Ce livre fait le point sur les connaissances fondamentales et appliquées en lien avec le traitement des troubles anxieux chez les enfants et les adolescents. De tels ouvrages sont rares sinon inexistants en français. Le premier chapitre (Bergeron, Valla et Gauthier) porte sur l’épidémiologie des troubles anxieux et aborde le rôle de certaines caractéristiques familiales dans l’émergence de l’anxiété pathologique. Le deuxième chapitre (Gendreau et Ravacley) traite de la neurobiologie des troubles anxieux et intègre les plus récentes études sur la génétique, les mécanismes cérébraux et la neuropharmacologie de l’anxiété. Le troisième chapitre (Bouvard, Dantzer et Turgeon) introduit les principaux outils d’évaluation des troubles anxieux, en privilégiant ceux qui sont disponibles en français. Le chapitre 4 (Turgeon, Brousseau et Denis) présente une recension des études d’efficacité des traitements psychologiques et pharmacologiques des troubles anxieux. Les trois derniers chapitres portent respectivement sur le trouble obsessionnel-compulsif (Berthiaume, Turgeon et O'Connor), le trouble de stress post-traumatique (Bériault, Berthiaume, Brunet et Turgeon) et la phobie sociale (Monfette et Boisvert). Nous avons choisi de mettre l’emphase sur ces troubles étant donné que ce sont ceux pour lesquels les connaissances sont encore le plus limitées.

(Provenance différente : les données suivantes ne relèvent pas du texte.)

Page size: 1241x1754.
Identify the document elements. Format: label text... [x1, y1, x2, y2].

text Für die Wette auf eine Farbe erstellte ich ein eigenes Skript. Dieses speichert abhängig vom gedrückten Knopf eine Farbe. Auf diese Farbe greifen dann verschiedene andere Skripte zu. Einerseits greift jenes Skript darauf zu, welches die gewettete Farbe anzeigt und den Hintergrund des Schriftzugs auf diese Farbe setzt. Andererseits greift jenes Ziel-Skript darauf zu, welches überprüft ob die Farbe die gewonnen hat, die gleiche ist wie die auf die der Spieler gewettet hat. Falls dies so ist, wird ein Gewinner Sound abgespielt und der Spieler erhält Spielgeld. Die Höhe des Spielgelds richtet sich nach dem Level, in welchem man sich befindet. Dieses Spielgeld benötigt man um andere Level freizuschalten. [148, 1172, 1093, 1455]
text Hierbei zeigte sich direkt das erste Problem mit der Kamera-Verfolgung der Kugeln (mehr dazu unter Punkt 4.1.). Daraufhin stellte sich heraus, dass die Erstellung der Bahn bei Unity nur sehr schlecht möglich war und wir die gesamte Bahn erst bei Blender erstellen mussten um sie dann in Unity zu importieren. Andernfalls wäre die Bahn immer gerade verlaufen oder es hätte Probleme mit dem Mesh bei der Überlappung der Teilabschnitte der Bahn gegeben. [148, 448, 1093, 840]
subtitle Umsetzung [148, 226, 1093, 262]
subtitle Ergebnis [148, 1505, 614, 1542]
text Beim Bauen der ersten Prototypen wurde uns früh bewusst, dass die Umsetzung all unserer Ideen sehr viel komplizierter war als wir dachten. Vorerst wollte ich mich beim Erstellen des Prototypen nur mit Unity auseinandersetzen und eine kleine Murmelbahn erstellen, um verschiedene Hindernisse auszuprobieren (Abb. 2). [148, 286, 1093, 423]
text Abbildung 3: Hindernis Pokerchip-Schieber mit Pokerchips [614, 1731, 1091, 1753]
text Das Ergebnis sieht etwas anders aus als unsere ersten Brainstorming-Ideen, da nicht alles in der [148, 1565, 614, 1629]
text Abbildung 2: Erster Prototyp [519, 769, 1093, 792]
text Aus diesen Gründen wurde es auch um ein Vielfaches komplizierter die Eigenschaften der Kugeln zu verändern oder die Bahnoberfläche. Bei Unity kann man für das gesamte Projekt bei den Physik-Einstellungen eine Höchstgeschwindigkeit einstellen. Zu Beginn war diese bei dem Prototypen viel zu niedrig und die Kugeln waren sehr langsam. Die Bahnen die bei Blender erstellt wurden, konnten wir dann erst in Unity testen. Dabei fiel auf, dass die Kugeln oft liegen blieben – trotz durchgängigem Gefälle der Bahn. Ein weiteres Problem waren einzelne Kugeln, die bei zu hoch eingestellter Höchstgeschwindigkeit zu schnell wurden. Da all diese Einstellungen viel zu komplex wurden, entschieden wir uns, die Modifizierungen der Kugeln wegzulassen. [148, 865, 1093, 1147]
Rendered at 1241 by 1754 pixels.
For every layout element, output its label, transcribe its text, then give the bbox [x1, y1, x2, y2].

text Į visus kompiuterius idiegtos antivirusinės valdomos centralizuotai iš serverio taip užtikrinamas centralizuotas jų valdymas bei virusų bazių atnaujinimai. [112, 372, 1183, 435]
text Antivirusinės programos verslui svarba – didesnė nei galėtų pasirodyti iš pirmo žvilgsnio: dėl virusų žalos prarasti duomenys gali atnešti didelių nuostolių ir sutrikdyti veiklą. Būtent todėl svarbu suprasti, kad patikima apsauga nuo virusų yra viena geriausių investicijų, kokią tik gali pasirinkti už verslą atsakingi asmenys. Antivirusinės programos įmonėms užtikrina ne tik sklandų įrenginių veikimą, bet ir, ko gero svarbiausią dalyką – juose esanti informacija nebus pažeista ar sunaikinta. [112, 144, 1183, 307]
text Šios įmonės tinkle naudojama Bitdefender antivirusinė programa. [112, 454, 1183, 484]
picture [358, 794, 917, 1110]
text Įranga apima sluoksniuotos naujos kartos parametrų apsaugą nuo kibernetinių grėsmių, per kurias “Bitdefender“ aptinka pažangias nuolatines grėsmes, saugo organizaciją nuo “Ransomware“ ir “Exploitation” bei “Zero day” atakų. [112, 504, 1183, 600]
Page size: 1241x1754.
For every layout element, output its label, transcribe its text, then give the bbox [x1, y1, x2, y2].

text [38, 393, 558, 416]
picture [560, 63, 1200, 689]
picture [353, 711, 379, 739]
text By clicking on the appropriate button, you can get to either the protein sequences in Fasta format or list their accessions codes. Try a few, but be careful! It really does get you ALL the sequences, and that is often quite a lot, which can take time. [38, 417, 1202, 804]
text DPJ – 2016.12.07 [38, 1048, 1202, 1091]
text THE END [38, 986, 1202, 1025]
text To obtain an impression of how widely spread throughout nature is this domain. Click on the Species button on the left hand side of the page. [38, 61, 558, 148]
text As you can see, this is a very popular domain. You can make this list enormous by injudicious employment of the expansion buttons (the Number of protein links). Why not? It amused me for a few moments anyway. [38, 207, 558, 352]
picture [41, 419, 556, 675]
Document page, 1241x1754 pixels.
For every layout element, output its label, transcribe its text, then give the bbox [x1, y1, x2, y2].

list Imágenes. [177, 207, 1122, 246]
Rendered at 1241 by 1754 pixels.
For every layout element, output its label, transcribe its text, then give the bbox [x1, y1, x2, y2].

Malgré la récente progression des connaissances dans le domaine des troubles anxieux chez les enfants et les adolescents, de nombreux défis restent à relever. Il faut d’abord souligner le problème de la reconnaissance de l’importance du problème, tant auprès des intervenants et des gestionnaires que des parents et des jeunes eux-mêmes. En effet, parce qu’ils perturbent davantage la cohésion sociale, ce sont avant tout les troubles extériorisés (trouble des conduites, trouble déficitaire de l’attention avec hyperactivité) qui sont ciblés par les intervenants. Les enfants anxieux ne dérangent généralement pas l'ordre établi et à moins de présenter également un trouble extériorisé, ces enfants passeront inaperçus au risque d'une aggravation des troubles et des conséquences qui leur sont associées au plan scolaire, familial, relationnel et plus tard vocationnel. Et lorsque ces enfants présentent à la fois des troubles extériorisés et des troubles anxieux, ce sont d'abord les premiers qui seront traités. Il importe de mieux comprendre les origines développementales de l'anxiété pathologique.
Quels sont les facteurs génétiques et environnementaux qui prédisposent à l'émergence des différents troubles anxieux? Comment ces facteurs influencent-ils le développement et les mécanismes biologiques qui sous-tendent la manifestation de l'anxiété? Ces connaissances sont nécessaires pour identifier les enfants qui sont le plus à risque de développer des troubles anxieux. La création de questionnaires ou de protocoles d'observation valides et spécifiques à cette population doit se poursuivre. Ces outils seront nécessaires pour mesurer l'efficacité des programmes de prévention et d'intervention auprès des enfants et des adolescents.